Die Faszination des Unbekannten
Hergovichs Forschungsinteresse richtet sich auch teilweise auf solche Grenzbereiche. In seinem Fach ist einer davon die "Parapsychologie", also die wissenschaftliche Auseinandersetzung mit scheinbar paranormalen Phänomenen. "Was mich an der Parapsychologie fasziniert hat, ist, dass sie immer wieder in den Medien herumgeistert, man aber relativ wenig wissenschaftliche Evidenz findet und sich wenige Forscher mit diesen Themen beschäftigen". Es handle sich um ein "Tabuthema innerhalb der Wissenschaft", erklärt der Forscher.
Auch hier werde sichtbar, dass sich die Naturwissenschaften mit manchen Inhalten eher nicht beschäftigen würden, von denen aber eine gewisse Faszination ausgeht. Hergovich: "Die Leute nehmen aber wahr, dass gewisse Themen von den Wissenschaften ausgespart werden und das fasziniert dann". Wenn es um "letzte Fragen" oder "Wunder" geht, dann seien die "harten Wissenschaften" nicht zuständig, hier öffne sich ein breites Feld für Religionen, Esoterik oder Pseudowissenschaften.
Auf der Suche nach Zusammenhängen
Untersuchungen würden zeigen, dass es statistisch gesehen Personengruppen gibt, die für derartige Inhalte empfänglicher sind. Das seien vor allem jüngere Menschen, aber auch Frauen scheinen darauf etwas stärker zu reagieren. Zusammenhänge mit der Ausprägung bestimmter Persönlichkeitseigenschaften, wie etwa Suggestibilität oder Leichtgläubigkeit wurden ebenfalls gefunden. "Personen, die sich leichter hypnotisieren lassen, glauben auch eher an pseudowissenschaftliche Inhalte", so Hergovich. Zusammenhänge mit psychiatrischen Erkrankungen, wie etwa Schizophrenie, würden immer wieder diskutiert. Personen, die eine "schizoide Persönlichkeit" aufweisen, würden auch stärker zum "magischen Denken" tendieren.

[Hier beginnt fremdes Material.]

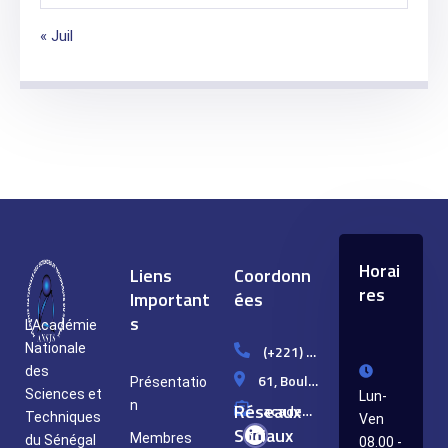
« Juil
Horai
Liens
Coordonn
res
Important
ées
s
L’Académie
Nationale
(+221) 33 849 10 99
des
61, Boulevard Djily MBAYE, Dakar/Sénégal
Présentatio
Sciences et
Lun-
n
Réseaux
academie.st@ansts.sn
Techniques
Ven
Sociaux
Membres
du Sénégal
08.00 -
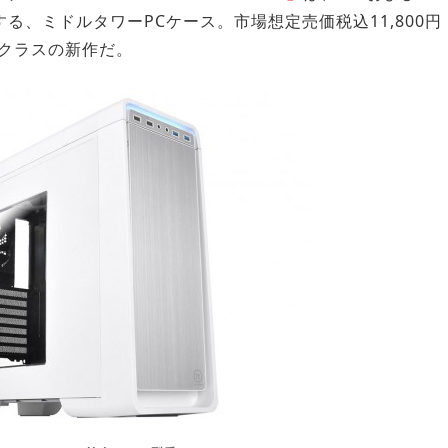
応する、ミドルタワーPCケース。市場想定売価税込11,800円
クラスの新作だ。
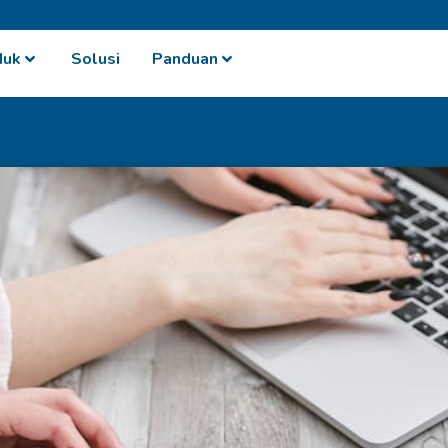
duk
Solusi
Panduan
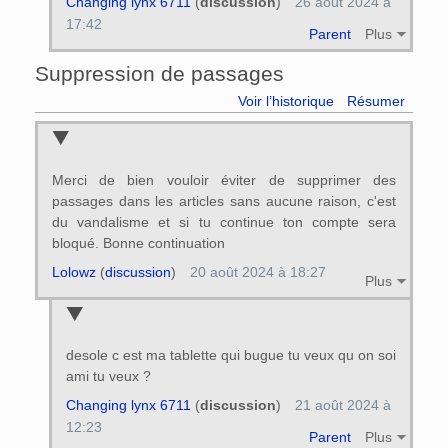
Changing lynx 6711
(
discussion
)
26 août 2024 à
17:42
Parent
Plus
Suppression de passages
Voir l’historique
Résumer
Merci de bien vouloir éviter de supprimer des
passages dans les articles sans aucune raison, c'est
du vandalisme et si tu continue ton compte sera
bloqué. Bonne continuation
Lolowz
(
discussion
)
20 août 2024 à 18:27
Plus
desole c est ma tablette qui bugue tu veux qu on soi
ami tu veux ?
Changing lynx 6711
(
discussion
)
21 août 2024 à
12:23
Parent
Plus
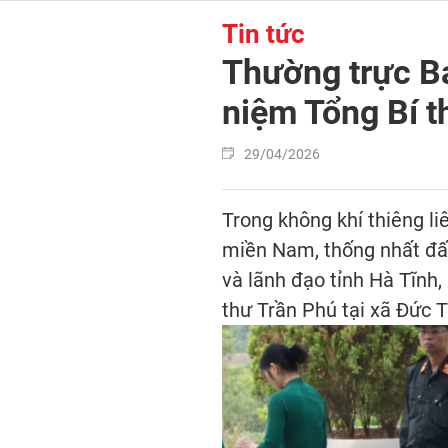
Tin tức
Thường trực B
niệm Tổng Bí t
29/04/2026
Trong không khí thiêng l
miền Nam, thống nhất đất
và lãnh đạo tỉnh Hà Tĩnh
thư Trần Phú tại xã Đức T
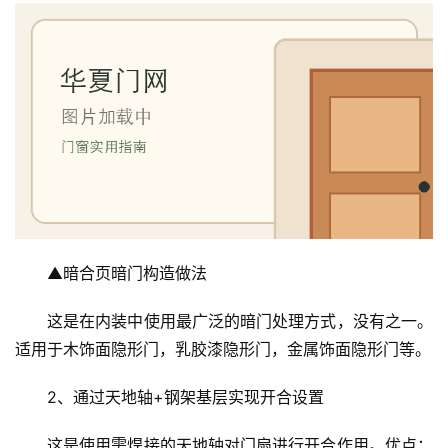
▲暗合页暗门构造做法
这是在内装中使用最广泛的暗门处理方式，没有之一。
适用于木饰面隐形门，乳胶漆隐形门，金属饰面隐形门等。
2、通过天地轴+钢架基层实现开合设置
这是使用需焊接的天地轴对门扇进行开合作用。优点：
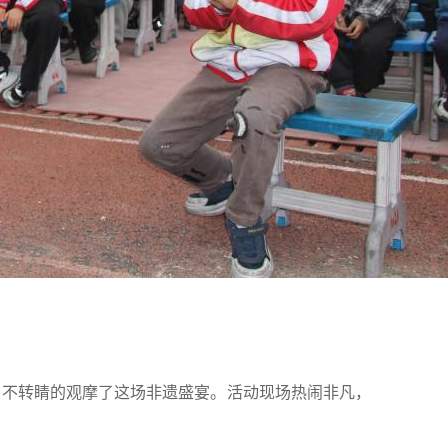
生目不转睛的观摩了这场非遗盛宴。活动现场热闹非凡，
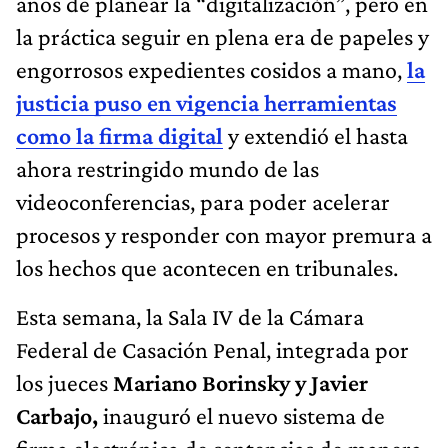
años de planear la “digitalización”, pero en
la práctica seguir en plena era de papeles y
engorrosos expedientes cosidos a mano,
la
justicia puso en vigencia herramientas
como la firma digital
y extendió el hasta
ahora restringido mundo de las
videoconferencias, para poder acelerar
procesos y responder con mayor premura a
los hechos que acontecen en tribunales.
Esta semana, la Sala IV de la Cámara
Federal de Casación Penal, integrada por
los jueces
Mariano Borinsky y Javier
Carbajo,
inauguró el nuevo sistema de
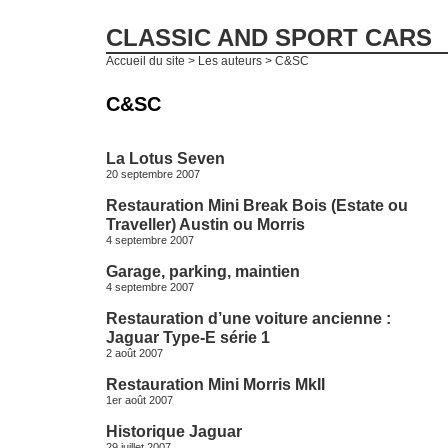
CLASSIC AND SPORT CARS
Accueil du site
> Les auteurs > C&SC
C&SC
La Lotus Seven
20 septembre 2007
Restauration Mini Break Bois (Estate ou
Traveller) Austin ou Morris
4 septembre 2007
Garage, parking, maintien
4 septembre 2007
Restauration d’une voiture ancienne :
Jaguar Type-E série 1
2 août 2007
Restauration Mini Morris MkII
1er août 2007
Historique Jaguar
29 juillet 2007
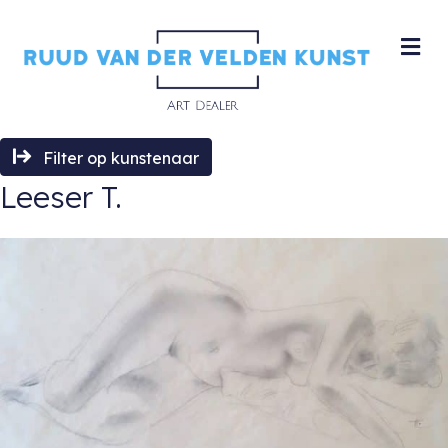
M
Filter op kunstenaar
Leeser T.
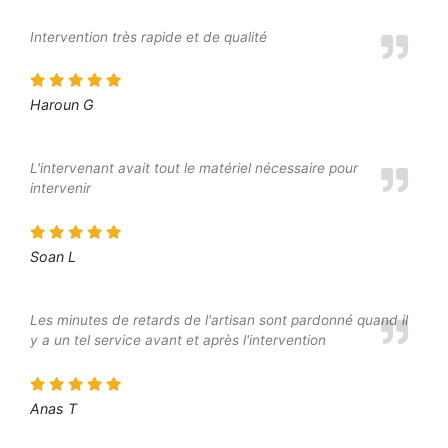
Intervention très rapide et de qualité
Haroun G
L'intervenant avait tout le matériel nécessaire pour
intervenir
Soan L
Les minutes de retards de l'artisan sont pardonné quand il
y a un tel service avant et après l'intervention
Anas T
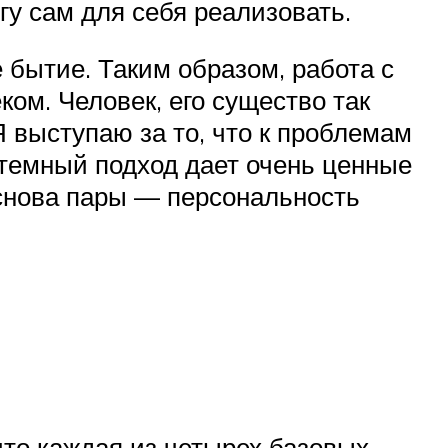
огу сам для себя реализовать.
 бытие. Таким образом, работа с
ом. Человек, его существо так
Я выступаю за то, что к проблемам
истемный подход дает очень ценные
Основа пары — персональность
что каждая из четырех базовых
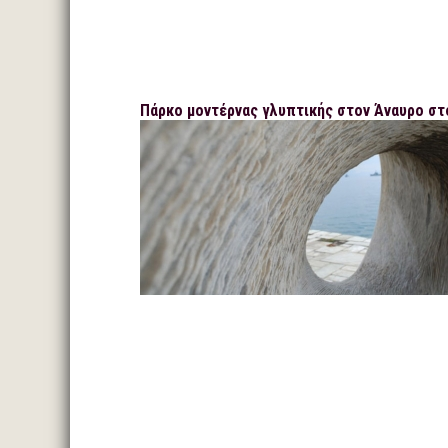
Πάρκο μοντέρνας γλυπτικής στον Άναυρο στ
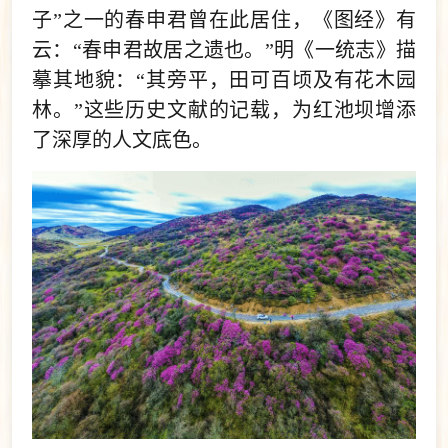
子”之一的春申君曾在此居住，《图经》有
云：“春申君故居之遗也。”明《一统志》描
摹其地貌：“其旁平，田可百顷及有花木园
林。”这些历史文献的记载，为红池坝增添
了深厚的人文底色。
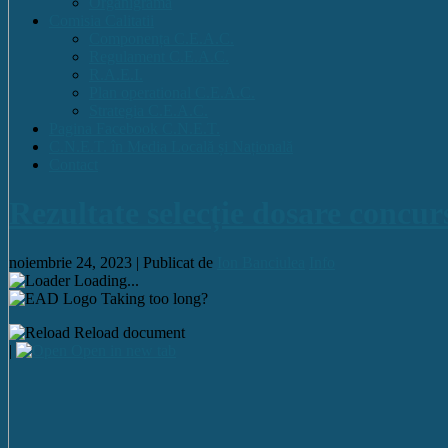
Organigrama
Comisia Calitatii
Componența C.E.A.C.
Regulament C.E.A.C.
R.A.E.I.
Plan operational C.E.A.C.
Strategia C.E.A.C.
Pagina Facebook C.N.E.T.
C.N.E.T. în Media Locală și Națională
Contact
Rezultate selecție dosare concurs
noiembrie 24, 2023 |
Publicat de
Ion Banciulea
Info
Loading...
Taking too long?
Reload document
|
Open in new tab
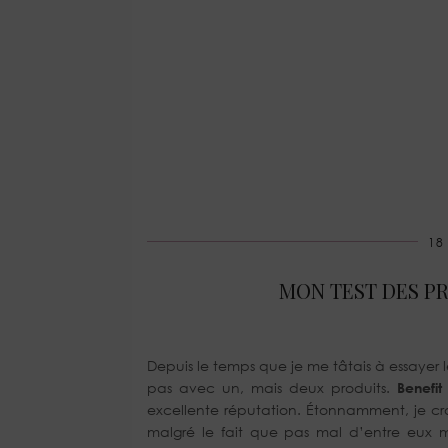
18
MON TEST DES PR
Depuis le temps que je me tâtais à essayer 
pas avec un, mais deux produits.
Benefit
excellente réputation. Étonnamment, je croi
malgré le fait que pas mal d’entre eux ma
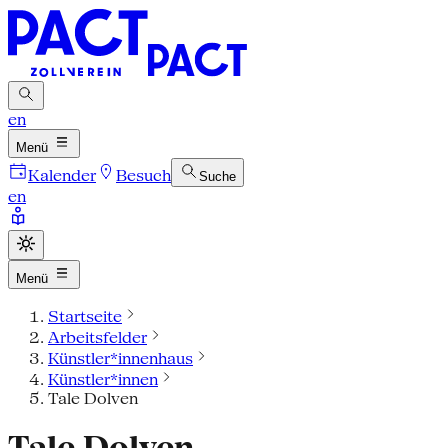
en
Menü
Kalender
Besuch
Suche
en
Menü
Startseite
Arbeitsfelder
Künstler*innenhaus
Künstler*innen
Tale Dolven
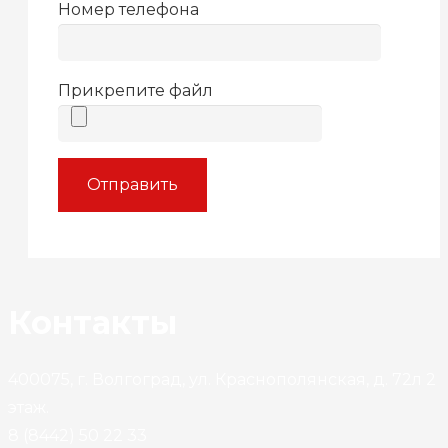
Номер телефона
Прикрепите файл
Контакты
400075, г. Волгоград, ул. Краснополянская, д. 72л 2
этаж.
8 (8442) 50 22 33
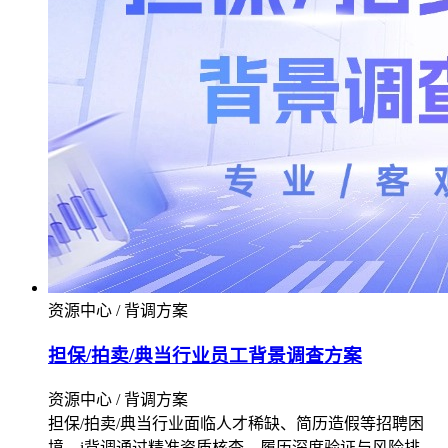
资源中心 / 背调方案
担保/拍卖/典当行业员工背景调查方案
资源中心 / 背调方案
担保/拍卖/典当行业面临人才稀缺、简历造假等招聘困
境。i背调通过精准资质核查、履历深度验证与风险排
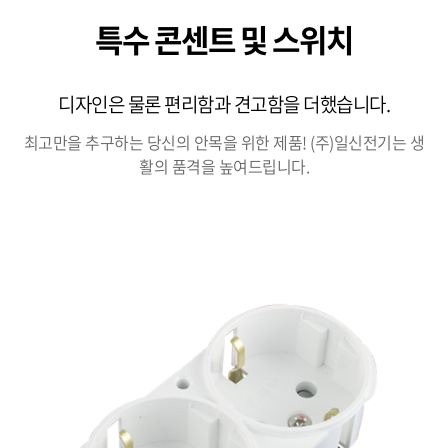
특수 콘센트 및 스위치
디자인은 물론 편리함과 견고함을 더했습니다.
최고만을 추구하는 당신의 안목을 위한 제품! (주)일신전기는 생
활의 품격을 높여드립니다.
본문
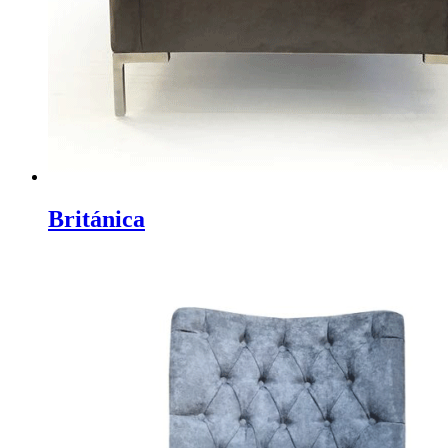
Británica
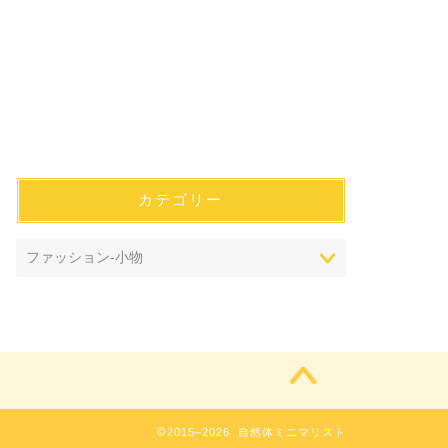
カテゴリー
2015–2026 自然体ミニマリスト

Ebenso dürften traumatische Lebensereignisse in der Kindheit die Empfänglichkeit etwas erhöhen, wie der Wissenschafter erklärt.
Im Bezug auf Religiosität zeige sich ein differenzierteres Bild. Zusammenhänge hingen etwa davon ab, welcher Konfession die Menschen angehören. Es zeige sich aber auch, dass Menschen, die sich sehr stark mit Glaubensinhalten identifizieren, weniger an Astrologie glauben würden. Auch Atheisten würden teilweise zu Ersatzglauben neigen, die durch Esoterik oder Pseudowissenschaften bedient werden können. "Das muss man ganz differenziert betrachten", betont Hergovich.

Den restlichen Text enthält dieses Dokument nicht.